Texto fornecido
╔══

- Relator(a)
- Ministro Felix Fischer
- Órgão julgador
- Quinta Turma
- Data do julgamento
- 01/06/2017
- Data de publicação
- 09/06/2017
STJ – Acórdão, Rel. Ministro Felix Fischer, Quinta Turma, j. 01/06/2017, p. 09/06/2017
AGRAVO REGIMENTAL NO AGRAVO EM RECURSO ESPECIAL. TRÁFICO DE DROGAS. REGIME. SUBSTITUIÇÃO DA PENA. INVIABILIDADE. QUANTIDADE DE SUBSTÂNCIA ENTORPECENTE. EXECUÇÃO PROVISÓRIA. POSSIBILIDADE. I - O artigo 42 da Lei n.º 11.343/2006 determina que, na fixação da reprimenda, além das circunstâncias previstas no art. 59 do Código Penal, sejam também consideradas, com preponderância, a natureza e a quantidade da substância ou do produto. II - "Nos crimes de tráfico de entorpecentes, a escolha do regime inicial de cumprimento de pena deve levar em consideração a quantidade da pena imposta, a eventual existência de circunstâncias judiciais desfavoráveis e as demais peculiaridades do caso concreto (como a natureza e a quantidade de drogas apreendidas, por exemplo), para que, então, seja fixado o regime carcerário que, à luz do disposto no artigo 33 e parágrafos do Código Penal, mostre-se o mais adequado para a prevenção e repressão do delito perpetrado" (HC n. 303.475/MT, Sexta Turma, Rel. Min. Rogerio Schietti Cruz, DJe de 10/11/2014). III - Apesar de a pena ter sido estabelecida em patamar inferior a 4 (quatro) anos de reclusão, o caso concreto demonstra que a circunstância desfavorável da quantidade e da qualidade da substância apreendida (534,00g de maconha) torna socialmente não recomendável a substituição da pena privativa de liberdade por restritivas de direitos. IV - O Supremo Tribunal Federal no julgamento do HC n. 126.292/SP e do ARE n. 964.246/SP, consolidou entendimento no sentido de que a execução provisória de acórdão penal condenatório proferido em grau de apelação não é capaz de ferir o princípio constitucional da presunção de inocência, já que a eventual apresentação de recursos extraordinários não permite nova discussão de fatos e provas, capazes de alterar o quadro fático que ensejou a condenação. Agravo regimental desprovido. (AgRg no AREsp n. 1.025.285/MG, relator Ministro Felix Fischer, Quinta Turma, julgado em 1/6/2017, DJe de 9/6/2017.)

╚══

Registros de dados
╔══

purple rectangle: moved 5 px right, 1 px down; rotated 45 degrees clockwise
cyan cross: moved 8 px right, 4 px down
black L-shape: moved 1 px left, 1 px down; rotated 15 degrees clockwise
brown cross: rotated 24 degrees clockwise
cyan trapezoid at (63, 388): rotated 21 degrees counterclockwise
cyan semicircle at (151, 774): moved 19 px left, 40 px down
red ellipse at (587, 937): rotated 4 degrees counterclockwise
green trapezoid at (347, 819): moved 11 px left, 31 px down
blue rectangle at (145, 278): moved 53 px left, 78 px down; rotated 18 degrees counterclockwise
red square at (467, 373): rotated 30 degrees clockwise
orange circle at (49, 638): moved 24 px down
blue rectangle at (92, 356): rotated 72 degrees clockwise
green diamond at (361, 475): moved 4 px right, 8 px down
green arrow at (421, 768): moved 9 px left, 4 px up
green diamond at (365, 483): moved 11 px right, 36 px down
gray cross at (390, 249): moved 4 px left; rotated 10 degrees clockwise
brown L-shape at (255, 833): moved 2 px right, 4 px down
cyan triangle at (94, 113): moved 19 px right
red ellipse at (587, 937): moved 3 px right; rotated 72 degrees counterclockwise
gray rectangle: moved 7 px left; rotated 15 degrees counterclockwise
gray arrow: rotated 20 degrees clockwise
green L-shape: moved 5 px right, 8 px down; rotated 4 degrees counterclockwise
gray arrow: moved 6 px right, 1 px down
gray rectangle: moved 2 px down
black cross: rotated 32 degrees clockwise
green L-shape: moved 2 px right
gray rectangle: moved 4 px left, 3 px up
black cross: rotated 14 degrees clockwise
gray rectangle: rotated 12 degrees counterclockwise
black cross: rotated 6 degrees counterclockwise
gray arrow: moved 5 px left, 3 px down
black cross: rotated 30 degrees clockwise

╚══

Descrição do exercício
Com base no texto fornecido, responda por favor:
1. Qual é o órgão julgador?
2. Que quantidade de maconha foi apreendida?
3. Qual habeas corpus julgado pelo Supremo Tribunal Federal é citado junto com o ARE n. 964.246/SP?
Os itens são um material independente do texto fornecido.

Área de resposta
1. Quinta Turma.
2. 534,00g.
3. HC n. 126.292/SP.